TEXTE À LIRE:
▼▼▼

Copies exécutoiresRÉPUBLIQUE FRANÇAISE
délivrées aux parties le :AU NOM DU PEUPLE FRANÇAIS
COUR D'APPEL DE PARIS
Pôle 5 - Chambre 10
ARRÊT DU 23 SEPTEMBRE 2019
(n° , 6 pages)
Numéro d'inscription au répertoire général : N° RG 18/20087 - N° Portalis 35L7-V-B7C-B6J5B
Décision déférée à la Cour : Jugement du 05 Juillet 2018 -Président du TGI de MEAUX - RG n° 18/541
APPELANT
Monsieur [D] [S]
Domicilié [Adresse 9]
[Localité 4]
Né le [Date naissance 1] 1962 à [Localité 5]
Représenté par Me Bruno REGNIER de la SCP SCP REGNIER - BEQUET - MOISAN, avocat au barreau de PARIS, toque : L0050
Représenté par M. Daniel ROUZAUD, avocat au barreau de TOULOUSE
INTIME
MADAME LA COMPTABLE DES FINANCES PUBLIQUES DU PÔLE DE RECOUVREMENT SPÉCIALISÉ DE SEINE ET MARNE
Ayant ses bureaux [Adresse 2]
[Localité 3]
Représenté par Me Fabrice NORET, avocat au barreau de MEAUX
COMPOSITION DE LA COUR :
En application des dispositions des articles 786 et 907 du code de procédure civile, l'affaire a été débattue le 06 Juin 2019, en audience publique, les avocats ne s'y étant pas opposés, devant Mme Sylvie CASTERMANS, Conseillère, chargée du rapport.

▲▲▲

LISTE DES TÂCHES:
1: Renvoyez tel quel le passage de l'arrêt qui va de « Copies exécutoiresRÉPUBLIQUE FRANÇAISE » jusqu'à « (n° , 6 pages) ».
2: Les affirmations suivantes concordent-elles avec l'arrêt ? Répondez par oui ou par non, en citant à chaque fois les mots décisifs. (a) L'affaire a été débattue en audience publique. (b) La décision déférée est un jugement rendu le 5 juillet 2018 par le président du TGI de Meaux. (c) L'intimé est représenté par un avocat du barreau de Paris.
3: D'après l'arrêt, sur quel fondement et à quelle condition l'affaire a-t-elle été débattue devant Mme Sylvie CASTERMANS, conseillère chargée du rapport ?

EXTRAITS DE DONNÉES:
▼▼▼

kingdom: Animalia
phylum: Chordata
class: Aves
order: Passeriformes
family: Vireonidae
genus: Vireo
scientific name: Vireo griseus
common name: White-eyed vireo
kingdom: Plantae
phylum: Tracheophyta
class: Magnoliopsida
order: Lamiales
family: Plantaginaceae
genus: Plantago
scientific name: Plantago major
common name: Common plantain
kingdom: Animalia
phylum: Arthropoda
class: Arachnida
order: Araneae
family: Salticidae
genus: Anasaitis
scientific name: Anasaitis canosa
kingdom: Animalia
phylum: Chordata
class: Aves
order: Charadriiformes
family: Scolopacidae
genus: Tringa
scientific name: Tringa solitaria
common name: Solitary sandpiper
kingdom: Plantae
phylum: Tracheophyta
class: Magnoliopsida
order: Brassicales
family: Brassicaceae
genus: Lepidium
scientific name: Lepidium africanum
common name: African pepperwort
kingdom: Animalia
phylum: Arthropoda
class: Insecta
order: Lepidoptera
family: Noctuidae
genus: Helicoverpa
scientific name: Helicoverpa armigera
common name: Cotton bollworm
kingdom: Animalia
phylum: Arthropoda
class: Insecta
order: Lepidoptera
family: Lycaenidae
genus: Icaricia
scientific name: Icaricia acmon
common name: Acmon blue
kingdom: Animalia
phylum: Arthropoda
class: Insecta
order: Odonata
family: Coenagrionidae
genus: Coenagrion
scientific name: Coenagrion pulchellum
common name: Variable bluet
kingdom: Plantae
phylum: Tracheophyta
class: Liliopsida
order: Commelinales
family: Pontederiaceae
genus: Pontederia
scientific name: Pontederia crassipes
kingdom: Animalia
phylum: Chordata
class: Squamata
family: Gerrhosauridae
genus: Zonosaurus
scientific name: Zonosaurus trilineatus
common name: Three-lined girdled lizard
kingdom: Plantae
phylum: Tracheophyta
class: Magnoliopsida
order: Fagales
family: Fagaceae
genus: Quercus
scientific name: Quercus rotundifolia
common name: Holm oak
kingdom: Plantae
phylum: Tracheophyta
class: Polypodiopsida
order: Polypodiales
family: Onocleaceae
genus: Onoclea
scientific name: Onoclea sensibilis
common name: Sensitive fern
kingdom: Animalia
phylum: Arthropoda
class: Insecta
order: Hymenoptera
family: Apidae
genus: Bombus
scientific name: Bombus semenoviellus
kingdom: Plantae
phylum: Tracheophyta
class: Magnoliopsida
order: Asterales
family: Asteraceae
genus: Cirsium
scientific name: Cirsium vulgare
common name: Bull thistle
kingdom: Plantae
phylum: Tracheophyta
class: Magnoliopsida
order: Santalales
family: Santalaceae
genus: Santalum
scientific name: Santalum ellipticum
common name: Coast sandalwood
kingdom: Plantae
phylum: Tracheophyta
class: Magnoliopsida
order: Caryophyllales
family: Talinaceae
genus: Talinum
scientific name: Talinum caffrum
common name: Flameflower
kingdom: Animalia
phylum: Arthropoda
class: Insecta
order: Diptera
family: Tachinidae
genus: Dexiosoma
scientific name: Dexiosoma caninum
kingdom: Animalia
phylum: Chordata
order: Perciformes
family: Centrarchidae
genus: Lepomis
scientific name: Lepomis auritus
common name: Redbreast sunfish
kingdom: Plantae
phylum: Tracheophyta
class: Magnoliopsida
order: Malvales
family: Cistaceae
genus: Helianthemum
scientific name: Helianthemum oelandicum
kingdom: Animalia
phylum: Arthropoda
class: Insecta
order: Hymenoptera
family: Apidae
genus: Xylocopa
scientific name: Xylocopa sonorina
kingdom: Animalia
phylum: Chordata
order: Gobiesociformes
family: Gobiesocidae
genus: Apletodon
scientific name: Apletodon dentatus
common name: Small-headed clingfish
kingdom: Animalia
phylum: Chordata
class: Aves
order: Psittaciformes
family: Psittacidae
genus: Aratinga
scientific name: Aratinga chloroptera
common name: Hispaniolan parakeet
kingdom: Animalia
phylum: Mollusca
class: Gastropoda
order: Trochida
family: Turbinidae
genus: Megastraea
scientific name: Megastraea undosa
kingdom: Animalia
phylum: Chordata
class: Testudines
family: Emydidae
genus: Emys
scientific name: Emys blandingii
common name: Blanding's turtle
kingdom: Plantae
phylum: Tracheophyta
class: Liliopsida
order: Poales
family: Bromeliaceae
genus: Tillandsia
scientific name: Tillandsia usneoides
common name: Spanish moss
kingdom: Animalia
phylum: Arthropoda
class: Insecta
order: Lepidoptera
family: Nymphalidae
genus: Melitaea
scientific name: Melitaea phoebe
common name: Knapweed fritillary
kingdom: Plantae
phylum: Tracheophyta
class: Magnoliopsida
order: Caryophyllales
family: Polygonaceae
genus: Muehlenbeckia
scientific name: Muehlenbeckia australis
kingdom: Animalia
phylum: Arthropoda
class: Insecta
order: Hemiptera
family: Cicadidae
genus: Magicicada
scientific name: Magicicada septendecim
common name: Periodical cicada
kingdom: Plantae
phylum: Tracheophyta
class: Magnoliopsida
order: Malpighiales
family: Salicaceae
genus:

▲▲▲

SOLUTIONS PROPOSÉES:
1:
Copies exécutoiresRÉPUBLIQUE FRANÇAISE
délivrées aux parties le :AU NOM DU PEUPLE FRANÇAIS
COUR D'APPEL DE PARIS
Pôle 5 - Chambre 10
ARRÊT DU 23 SEPTEMBRE 2019
(n° , 6 pages)

2:
(a) Oui : « l'affaire a été débattue le 06 Juin 2019, en audience publique ».
(b) Oui : « Jugement du 05 Juillet 2018 -Président du TGI de MEAUX ».
(c) Non : « Représenté par Me Fabrice NORET, avocat au barreau de MEAUX ».

3: Cette procédure s'applique en vertu des articles 786 et 907 du code de procédure civile. Elle a été possible parce que les avocats ne s'y sont pas opposés.